SUPPLIED DATA:

====================

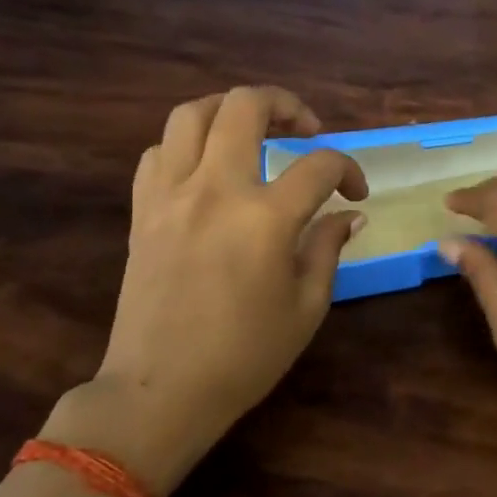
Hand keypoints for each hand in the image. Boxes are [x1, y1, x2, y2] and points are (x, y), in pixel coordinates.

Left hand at [43, 87, 366, 492]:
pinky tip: (206, 167)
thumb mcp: (307, 307)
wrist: (159, 392)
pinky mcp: (142, 210)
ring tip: (252, 131)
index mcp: (265, 218)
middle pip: (246, 106)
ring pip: (192, 113)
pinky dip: (187, 146)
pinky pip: (159, 152)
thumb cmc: (244, 357)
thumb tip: (348, 214)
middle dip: (286, 104)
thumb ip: (328, 248)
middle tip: (306, 128)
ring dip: (229, 111)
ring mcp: (171, 195)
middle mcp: (216, 189)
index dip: (348, 170)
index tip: (355, 194)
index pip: (320, 165)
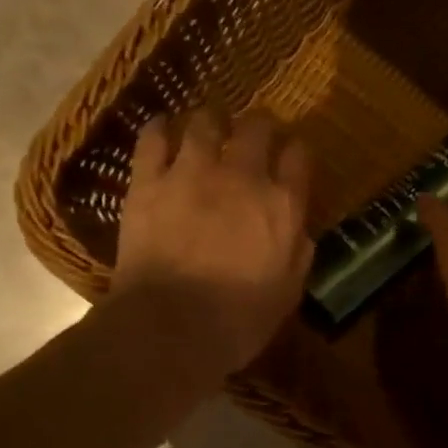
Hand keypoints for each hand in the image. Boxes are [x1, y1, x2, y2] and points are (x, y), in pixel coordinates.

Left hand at [115, 108, 314, 375]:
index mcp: (282, 204)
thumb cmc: (239, 319)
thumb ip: (298, 250)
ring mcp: (192, 173)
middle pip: (257, 127)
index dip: (296, 151)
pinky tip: (162, 127)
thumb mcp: (289, 290)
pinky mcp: (149, 182)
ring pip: (205, 122)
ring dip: (212, 119)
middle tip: (254, 134)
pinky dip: (159, 128)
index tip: (292, 157)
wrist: (171, 327)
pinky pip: (153, 139)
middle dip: (260, 125)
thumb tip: (298, 228)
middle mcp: (242, 176)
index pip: (298, 156)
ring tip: (210, 125)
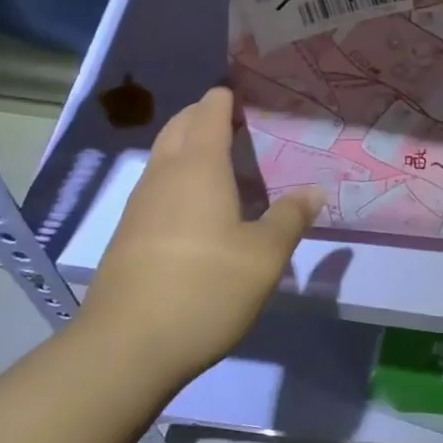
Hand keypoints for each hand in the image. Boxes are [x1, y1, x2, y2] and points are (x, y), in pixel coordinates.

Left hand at [80, 88, 322, 387]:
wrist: (127, 346)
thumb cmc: (205, 288)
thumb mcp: (264, 256)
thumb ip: (291, 217)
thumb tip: (315, 189)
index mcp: (199, 166)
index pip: (210, 110)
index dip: (228, 97)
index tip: (252, 96)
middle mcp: (164, 174)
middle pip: (181, 125)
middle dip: (206, 115)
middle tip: (242, 126)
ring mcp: (140, 204)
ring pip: (165, 155)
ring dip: (191, 147)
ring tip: (227, 164)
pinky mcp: (129, 234)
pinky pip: (158, 186)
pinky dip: (180, 178)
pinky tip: (201, 209)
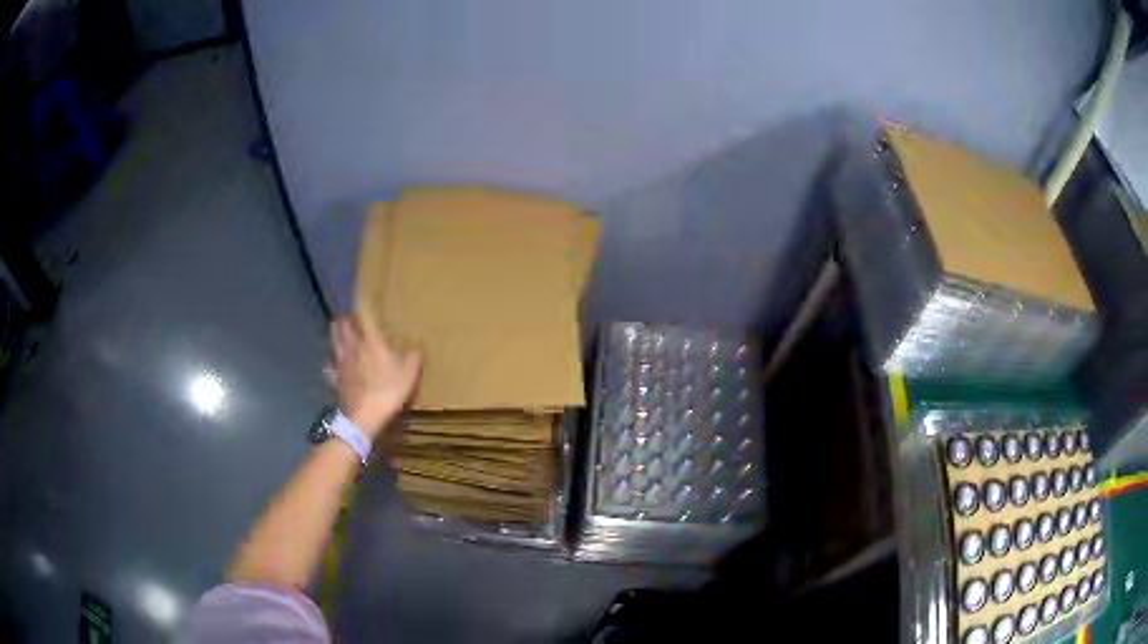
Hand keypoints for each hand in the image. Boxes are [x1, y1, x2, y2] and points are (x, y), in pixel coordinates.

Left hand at [327, 314, 422, 439]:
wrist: (364, 416)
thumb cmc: (388, 391)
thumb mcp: (409, 374)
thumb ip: (413, 356)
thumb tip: (417, 342)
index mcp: (370, 341)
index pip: (363, 316)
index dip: (363, 307)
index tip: (366, 302)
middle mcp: (353, 347)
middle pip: (343, 326)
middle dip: (346, 318)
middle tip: (350, 316)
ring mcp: (341, 363)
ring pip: (334, 341)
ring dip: (335, 333)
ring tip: (337, 328)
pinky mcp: (336, 378)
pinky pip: (330, 366)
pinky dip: (330, 361)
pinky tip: (331, 363)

====================

PROBLEM DESCRIPTION: Could you please find every line of the listing above holding the string "Left" and copy it?

SOLUTION:
Left hand at [43, 87, 366, 492]:
Left hand at [115, 108, 314, 375]:
Left hand at [80, 88, 322, 387]:
Left hand at [327, 314, 422, 439]:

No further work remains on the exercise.